The generalizability of our results could also be limited because the SCQ is a self-report measure that requires consistent interpretation of the items across participants, as well as introspection, conscious appraisal and deliberation. Thus, the SCQ likely does not assess expectancies that are automatic or outside of conscious awareness such as those measured using indirect or implicit methods (Albery et al., 2006). Further, evidence suggests that expectancies assessed via implicit methods provide additional (unique) information above and beyond that measured via self-report for alcohol (McCarthy and Thompsen, 2006; Wiers et al., 2002) and smoking (McCarthy and Thompsen, 2006). Thus, our results do not apply to expectancies measured via implicit methods.

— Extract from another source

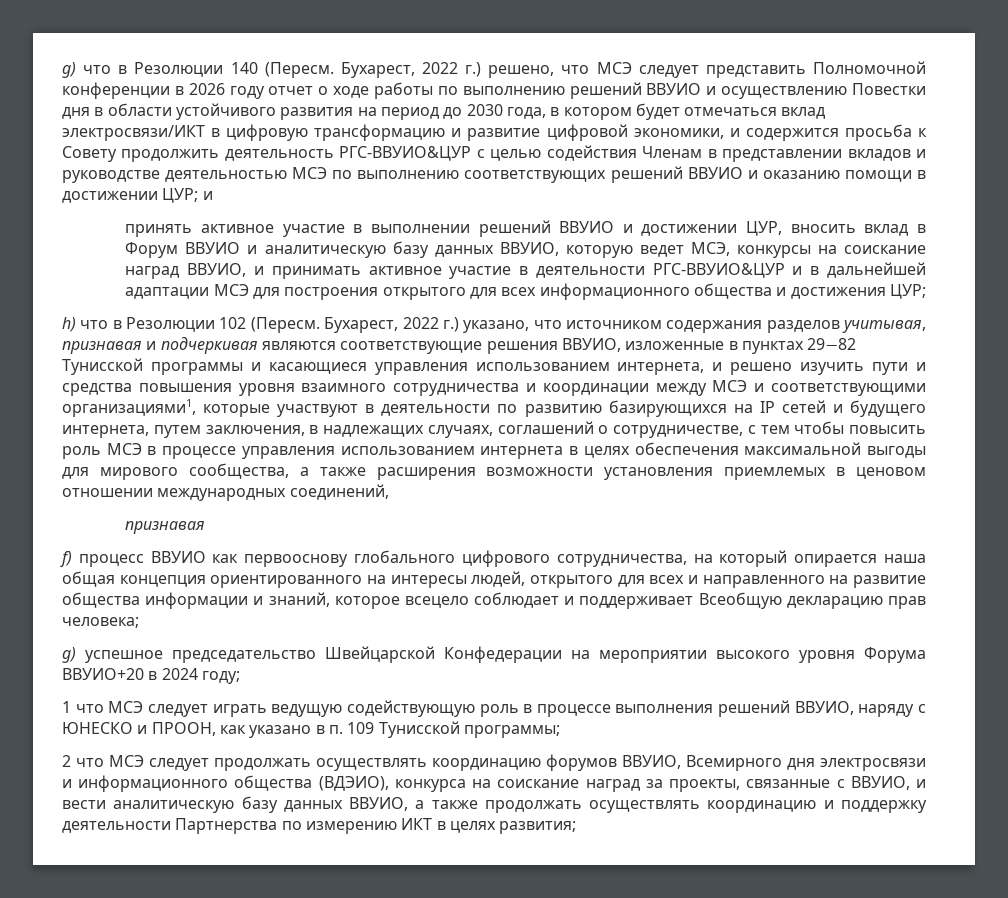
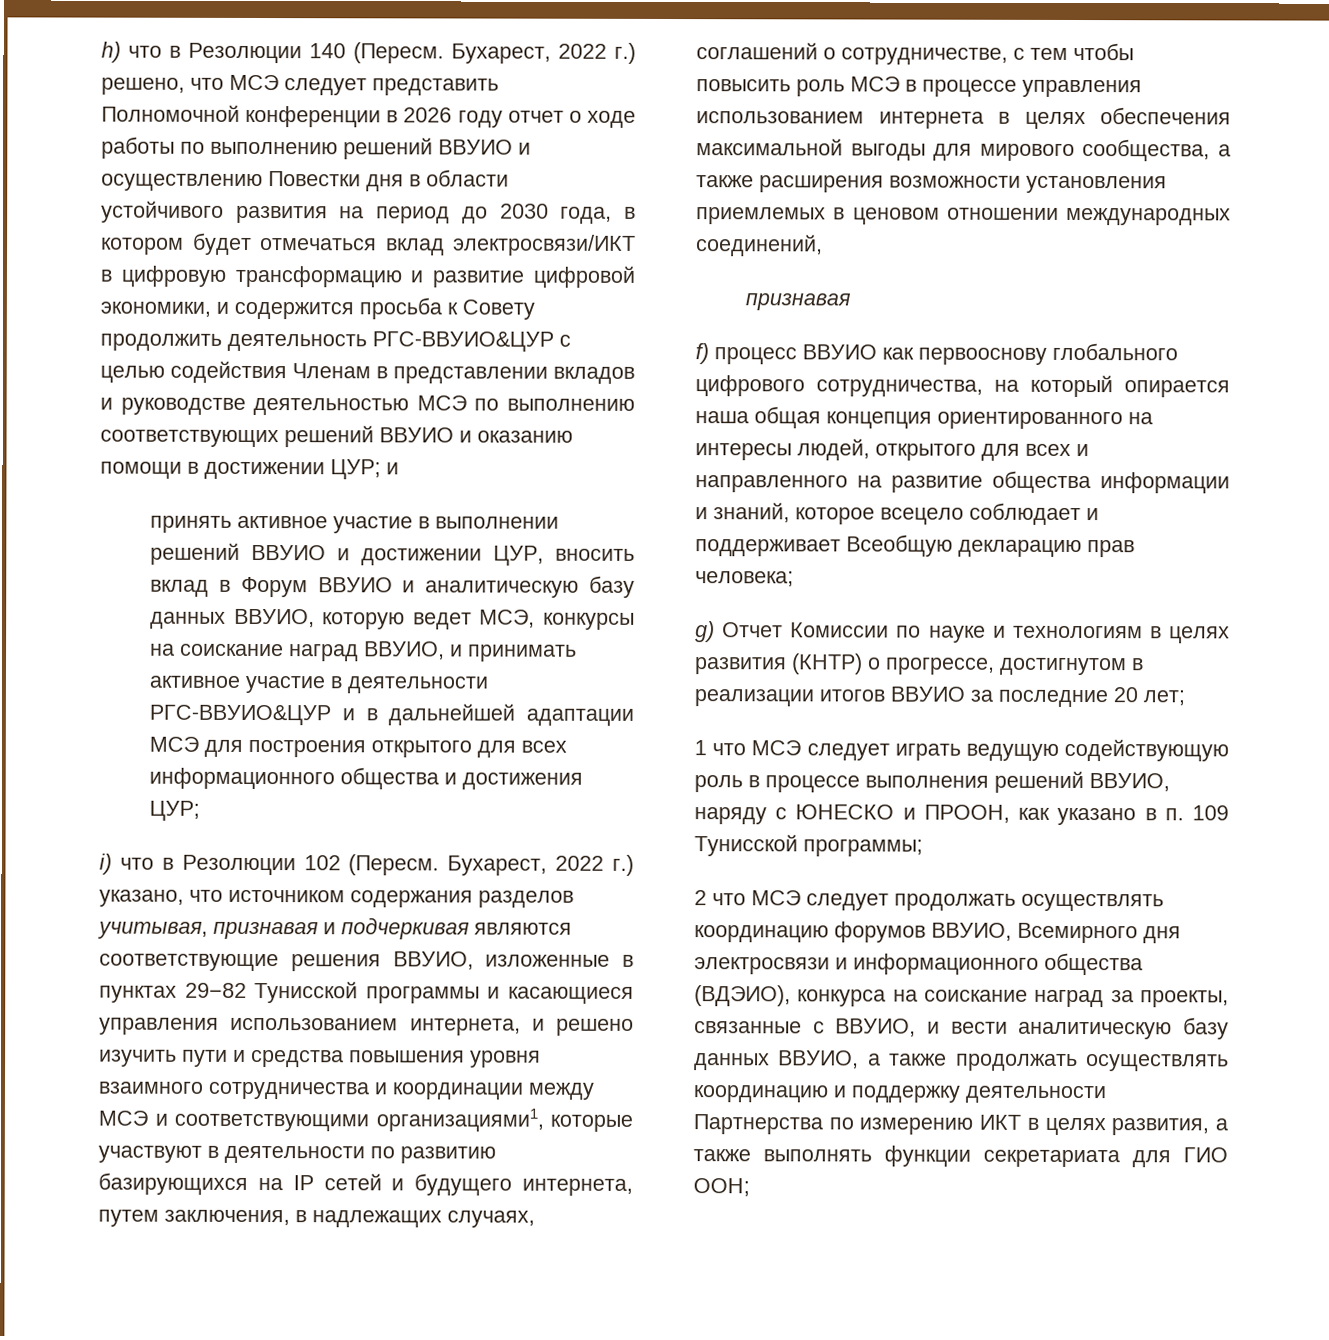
[62,62,76,78] g) -> [101,41,121,63] h)
[62,317,76,332] h) -> [99,853,112,875] i)
[85,646,926,663] [62,668,240,684] успешное председательство Швейцарской Конфедерации на мероприятии высокого уровня Форума ВВУИО+20 в 2024 году; -> [722,622,1230,644] [694,653,1144,676] [694,686,1185,708] Отчет Комиссии по науке и технологиям в целях развития (КНТР) о прогрессе, достигнутом в реализации итогов ВВУИО за последние 20 лет;
[499,821,577,834] развития; -> [1111,1118,1228,1136] [693,1145,1228,1168] [693,1178,750,1197] развития, а также выполнять функции секретариата для ГИО ООН;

Using a subset of items adapted from the SCQ, we found that six outcome expectancies, Negative Affect Reduction, Boredom Reduction, Weight-Control, Taste Manipulation, Craving/Addiction and Stimulation-State Enhancement, were significantly associated with ND in our sample of young adult women. These relationships persisted after adjusting for AUD and DD. Three expectancies, Negative Affect Reduction, Boredom Reduction and Weight-Control also were significantly associated with DD. However, none of the expectancies were associated with AUD providing evidence some evidence for discriminant validity. Although we were not able to definitively determine whether genetic versus shared environmental factors accounted for individual differences in the expectancies, our results suggest that among females, about 30% of variance in these expectancies are transmitted in families, with the remaining 70% of the variance being due to environmental factors specific to the individual. However, future studies should include additional phenotypes such as experimenters and never-smokers to ensure a more complete distribution of genetic risk is represented in the sample. Further, using a full-length version of the SCQ to more broadly represent each expectancy construct will ensure that future studies maximize the phenotypic variance in each expectancy. It will also be important to examine Gene X Environment interactions on smoking expectancies- this could reveal that expectancies might be more heritable in individuals with certain genotypes exposed to specific environments.